The problem
Will you transcribe every line of the following material word for word, keeping its original line breaks?

Transcribed page contents:
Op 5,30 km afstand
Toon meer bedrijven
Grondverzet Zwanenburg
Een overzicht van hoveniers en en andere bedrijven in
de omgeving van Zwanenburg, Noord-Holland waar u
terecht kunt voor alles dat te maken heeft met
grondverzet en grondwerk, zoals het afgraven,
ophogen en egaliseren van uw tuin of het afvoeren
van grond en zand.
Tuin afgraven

Solution
Op 5,30 km afstand
Toon meer bedrijven
Grondverzet Zwanenburg
Een overzicht van hoveniers en en andere bedrijven in
de omgeving van Zwanenburg, Noord-Holland waar u
terecht kunt voor alles dat te maken heeft met
grondverzet en grondwerk, zoals het afgraven,
ophogen en egaliseren van uw tuin of het afvoeren
van grond en zand.
Tuin afgraven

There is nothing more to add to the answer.